List of tasks.
(A) State whether each statement agrees with the wood-trailer thread, answering yes or no and quoting the deciding words: (i) filling the trailer took 1.5 hours; (ii) unloading the trailer took less time than loading it; (iii) a small rake is used to pull the wood across the trailer.
(B) Reproduce the stretch of the wood-trailer thread from "I 2nd that!" through "trailer to me." without alteration.

Provided passage.
# Pic's of Trailer's full of wood



## sublime68charger (Nov 6, 2008)

da Big one,






Da little one






and one of da Boy's though I pretty sure he's hauling squirt gun's in his and not wood.
at least they was empty.


----------



## moondoggy (Nov 7, 2008)

thats a big ass trailer.
nice shots man


----------



## smokinj (Nov 7, 2008)

moondoggy said:
			
		

> thats a big ass trailer.
> nice shots man


I 2nd that!


----------



## sublime68charger (Nov 7, 2008)

thanks,  I Load that thing this last weekend again and it took me 1.5 hours to fill her up and then about 2.5 hours to unload
though its alot nicer than the truck for loading dont have to throw the wood as high and worry about taking out the back window and unloading is great its all at waist height and I have this small rake that I can use to pull the wood across the trailer to me.

sublime out


----------



## Cath (Nov 7, 2008)

Supplied material.
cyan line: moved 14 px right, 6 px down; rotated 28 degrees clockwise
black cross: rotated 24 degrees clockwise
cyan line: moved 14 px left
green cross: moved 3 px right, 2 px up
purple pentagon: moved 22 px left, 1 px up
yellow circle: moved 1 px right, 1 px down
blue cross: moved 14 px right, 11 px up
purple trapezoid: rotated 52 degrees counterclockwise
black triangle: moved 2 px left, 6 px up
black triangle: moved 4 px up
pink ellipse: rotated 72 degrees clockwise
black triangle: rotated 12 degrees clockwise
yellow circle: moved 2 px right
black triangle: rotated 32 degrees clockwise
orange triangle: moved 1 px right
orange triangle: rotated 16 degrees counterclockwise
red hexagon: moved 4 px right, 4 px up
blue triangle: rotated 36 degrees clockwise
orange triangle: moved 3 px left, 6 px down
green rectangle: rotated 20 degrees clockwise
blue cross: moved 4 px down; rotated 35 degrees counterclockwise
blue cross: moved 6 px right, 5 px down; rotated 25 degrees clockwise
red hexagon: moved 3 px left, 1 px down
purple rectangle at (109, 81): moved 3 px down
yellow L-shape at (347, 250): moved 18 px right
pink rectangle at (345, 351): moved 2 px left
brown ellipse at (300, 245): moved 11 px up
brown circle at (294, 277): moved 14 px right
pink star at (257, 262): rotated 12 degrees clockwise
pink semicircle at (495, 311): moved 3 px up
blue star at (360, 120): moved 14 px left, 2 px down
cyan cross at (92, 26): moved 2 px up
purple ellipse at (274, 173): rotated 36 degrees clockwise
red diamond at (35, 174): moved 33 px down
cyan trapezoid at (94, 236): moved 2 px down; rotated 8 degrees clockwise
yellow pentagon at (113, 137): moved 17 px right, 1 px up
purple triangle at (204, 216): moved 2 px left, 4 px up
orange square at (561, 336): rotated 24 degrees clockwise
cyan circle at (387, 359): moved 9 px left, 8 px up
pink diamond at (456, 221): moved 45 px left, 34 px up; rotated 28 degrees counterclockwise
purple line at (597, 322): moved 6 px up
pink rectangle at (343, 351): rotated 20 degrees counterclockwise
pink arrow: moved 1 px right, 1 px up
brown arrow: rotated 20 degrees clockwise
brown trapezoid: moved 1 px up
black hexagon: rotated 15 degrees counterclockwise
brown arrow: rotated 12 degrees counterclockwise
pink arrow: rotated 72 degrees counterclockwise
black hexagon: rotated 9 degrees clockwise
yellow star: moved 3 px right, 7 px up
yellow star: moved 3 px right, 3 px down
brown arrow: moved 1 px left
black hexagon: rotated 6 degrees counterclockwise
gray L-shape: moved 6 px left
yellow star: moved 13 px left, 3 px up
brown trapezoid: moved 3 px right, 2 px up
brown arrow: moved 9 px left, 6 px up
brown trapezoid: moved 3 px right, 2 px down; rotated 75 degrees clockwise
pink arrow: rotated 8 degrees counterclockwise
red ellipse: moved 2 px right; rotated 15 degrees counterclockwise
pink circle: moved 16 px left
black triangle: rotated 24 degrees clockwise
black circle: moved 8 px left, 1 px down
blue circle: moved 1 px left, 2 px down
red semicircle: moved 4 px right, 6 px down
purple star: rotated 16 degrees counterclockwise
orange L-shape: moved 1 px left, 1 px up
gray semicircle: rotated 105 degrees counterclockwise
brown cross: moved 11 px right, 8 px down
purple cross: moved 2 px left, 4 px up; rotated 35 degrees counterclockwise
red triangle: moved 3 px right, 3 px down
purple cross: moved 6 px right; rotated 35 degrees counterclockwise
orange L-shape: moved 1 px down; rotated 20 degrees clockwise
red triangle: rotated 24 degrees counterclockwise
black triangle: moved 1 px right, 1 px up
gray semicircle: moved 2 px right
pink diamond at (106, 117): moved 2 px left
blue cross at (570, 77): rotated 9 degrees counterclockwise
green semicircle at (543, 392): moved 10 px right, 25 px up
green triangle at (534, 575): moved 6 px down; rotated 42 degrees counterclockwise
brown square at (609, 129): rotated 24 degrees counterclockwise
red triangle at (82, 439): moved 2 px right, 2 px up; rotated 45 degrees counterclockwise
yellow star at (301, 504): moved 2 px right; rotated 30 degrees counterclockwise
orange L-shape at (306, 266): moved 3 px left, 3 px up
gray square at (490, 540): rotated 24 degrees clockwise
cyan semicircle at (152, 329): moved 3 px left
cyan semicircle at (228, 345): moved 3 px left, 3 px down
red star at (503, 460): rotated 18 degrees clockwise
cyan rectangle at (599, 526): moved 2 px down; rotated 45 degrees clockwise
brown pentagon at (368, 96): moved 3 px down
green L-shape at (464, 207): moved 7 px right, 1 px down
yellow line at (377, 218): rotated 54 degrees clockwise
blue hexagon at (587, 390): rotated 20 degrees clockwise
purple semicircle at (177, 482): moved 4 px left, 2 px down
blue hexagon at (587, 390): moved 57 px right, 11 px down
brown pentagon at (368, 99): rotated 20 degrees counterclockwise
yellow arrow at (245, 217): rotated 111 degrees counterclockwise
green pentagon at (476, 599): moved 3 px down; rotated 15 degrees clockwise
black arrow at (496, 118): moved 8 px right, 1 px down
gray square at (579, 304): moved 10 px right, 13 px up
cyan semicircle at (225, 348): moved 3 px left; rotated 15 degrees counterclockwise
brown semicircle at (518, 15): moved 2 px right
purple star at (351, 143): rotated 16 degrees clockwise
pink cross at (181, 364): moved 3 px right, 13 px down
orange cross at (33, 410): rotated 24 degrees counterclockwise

Outputs in order.
(A)
(i) Yes: "it took me 1.5 hours to fill her up"
(ii) No: "about 2.5 hours to unload"
(iii) Yes: "I have this small rake that I can use to pull the wood across the trailer to me"

(B)
I 2nd that!


----------



## sublime68charger (Nov 7, 2008)

thanks,  I Load that thing this last weekend again and it took me 1.5 hours to fill her up and then about 2.5 hours to unload
though its alot nicer than the truck for loading dont have to throw the wood as high and worry about taking out the back window and unloading is great its all at waist height and I have this small rake that I can use to pull the wood across the trailer to me.